Brendan is back to save the Web - cpeterso
http://andreasgal.com/2016/01/20/brendan-is-back-to-save-the-web/
======
angersock
Well, good job everyone--you made life miserable for him, and now the web is
going to get _even worse_. Since, you know, this is going to validate what are
effectively subscriptions to websites not to be pestered to death.

I take issue with the assertion that ad-blocking will break the backbone of
the web: it's just been such an easy thing to do that people have built so
much garbage around it and bloated up so much while offering actual users
little in exchange that to finally kill it off is seen as impossible.

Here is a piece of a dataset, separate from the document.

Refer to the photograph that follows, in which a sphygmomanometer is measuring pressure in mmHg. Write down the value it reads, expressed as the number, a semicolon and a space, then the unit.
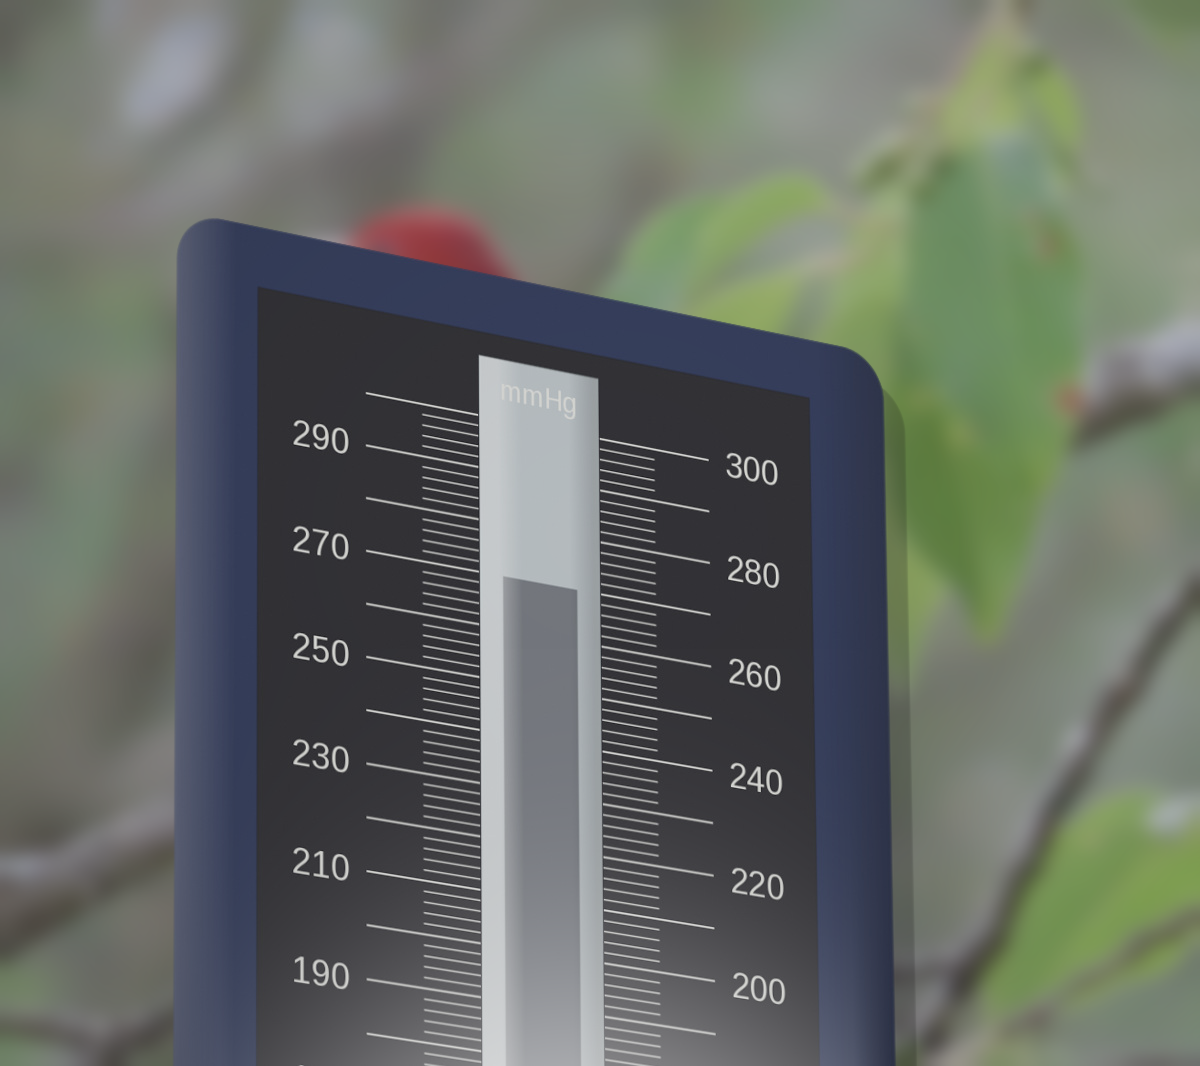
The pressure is 270; mmHg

It's like this bizarro world where Stockholm syndrome has kicked in and
everybody thinks that ads are somehow needed to keep the economy turning
(which they aren't, because we can find things via search and whatnot) and
that they actually delight people (which they don't, because they ruin the
design integrity of most sites).

Like, we've got a gigantic industry built on adtech and user tracking--and
once, the Southern US had a large farming industry based on slave labor.
Neither is the "natural" order of things, and neither is anything but the
exploitation of people.

------
richerlariviere
Generally the sites who have more ads than contents usually have poor content
(buzzy-clickbaity websites). In my opinion and AFAIK we can't change the
business model of the web but each user can decide which site to go in order
to seek high-quality content (I usually see less intrusive ads in those
sites). Things are not as bad as we would think.